• **PROBLEM DESCRIPTION**
Can you turn every line of the listing below into a numbered list, leaving out the blank lines?

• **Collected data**
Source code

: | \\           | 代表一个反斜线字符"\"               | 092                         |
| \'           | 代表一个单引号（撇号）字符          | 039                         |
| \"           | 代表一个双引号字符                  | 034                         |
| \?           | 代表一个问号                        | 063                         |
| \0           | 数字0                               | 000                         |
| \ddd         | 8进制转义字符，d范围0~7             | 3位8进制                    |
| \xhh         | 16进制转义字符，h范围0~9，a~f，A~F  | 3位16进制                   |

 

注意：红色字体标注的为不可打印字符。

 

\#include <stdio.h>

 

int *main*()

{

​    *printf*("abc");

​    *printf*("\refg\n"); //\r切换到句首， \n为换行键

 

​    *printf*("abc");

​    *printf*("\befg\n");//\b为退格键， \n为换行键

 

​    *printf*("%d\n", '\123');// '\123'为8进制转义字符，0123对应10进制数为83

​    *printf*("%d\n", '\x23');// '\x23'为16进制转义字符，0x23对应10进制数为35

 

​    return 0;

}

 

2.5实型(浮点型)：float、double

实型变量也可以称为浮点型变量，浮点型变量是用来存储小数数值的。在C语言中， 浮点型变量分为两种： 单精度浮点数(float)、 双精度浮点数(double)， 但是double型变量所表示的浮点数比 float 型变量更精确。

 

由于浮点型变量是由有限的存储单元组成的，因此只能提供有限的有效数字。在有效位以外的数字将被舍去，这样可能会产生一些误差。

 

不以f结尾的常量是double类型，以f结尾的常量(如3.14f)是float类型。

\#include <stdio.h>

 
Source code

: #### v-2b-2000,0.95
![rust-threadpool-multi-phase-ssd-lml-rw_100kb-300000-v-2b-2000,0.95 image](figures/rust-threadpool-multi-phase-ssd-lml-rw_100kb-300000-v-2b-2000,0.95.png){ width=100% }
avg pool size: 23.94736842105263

• **REPLY TO THE TASK**
1. Source code
2. : | \\           | 代表一个反斜线字符"\"               | 092                         |
3. | \'           | 代表一个单引号（撇号）字符          | 039                         |
4. | \"           | 代表一个双引号字符                  | 034                         |
5. | \?           | 代表一个问号                        | 063                         |
6. | \0           | 数字0                               | 000                         |
7. | \ddd         | 8进制转义字符，d范围0~7             | 3位8进制                    |
8. | \xhh         | 16进制转义字符，h范围0~9，a~f，A~F  | 3位16进制                   |
9. 注意：红色字体标注的为不可打印字符。
10. \#include <stdio.h>
11. int *main*()
12. {
13. ​    *printf*("abc");
14. ​    *printf*("\refg\n"); //\r切换到句首， \n为换行键
15. ​    *printf*("abc");
16. ​    *printf*("\befg\n");//\b为退格键， \n为换行键
17. ​    *printf*("%d\n", '\123');// '\123'为8进制转义字符，0123对应10进制数为83
18. ​    *printf*("%d\n", '\x23');// '\x23'为16进制转义字符，0x23对应10进制数为35
19. ​    return 0;
20. }
21. 2.5实型(浮点型)：float、double
22. 实型变量也可以称为浮点型变量，浮点型变量是用来存储小数数值的。在C语言中， 浮点型变量分为两种： 单精度浮点数(float)、 双精度浮点数(double)， 但是double型变量所表示的浮点数比 float 型变量更精确。
23. 由于浮点型变量是由有限的存储单元组成的，因此只能提供有限的有效数字。在有效位以外的数字将被舍去，这样可能会产生一些误差。
24. 不以f结尾的常量是double类型，以f结尾的常量(如3.14f)是float类型。
25. \#include <stdio.h>
26. Source code
27. : #### v-2b-2000,0.95
28. ![rust-threadpool-multi-phase-ssd-lml-rw_100kb-300000-v-2b-2000,0.95 image](figures/rust-threadpool-multi-phase-ssd-lml-rw_100kb-300000-v-2b-2000,0.95.png){ width=100% }
29. avg pool size: 23.94736842105263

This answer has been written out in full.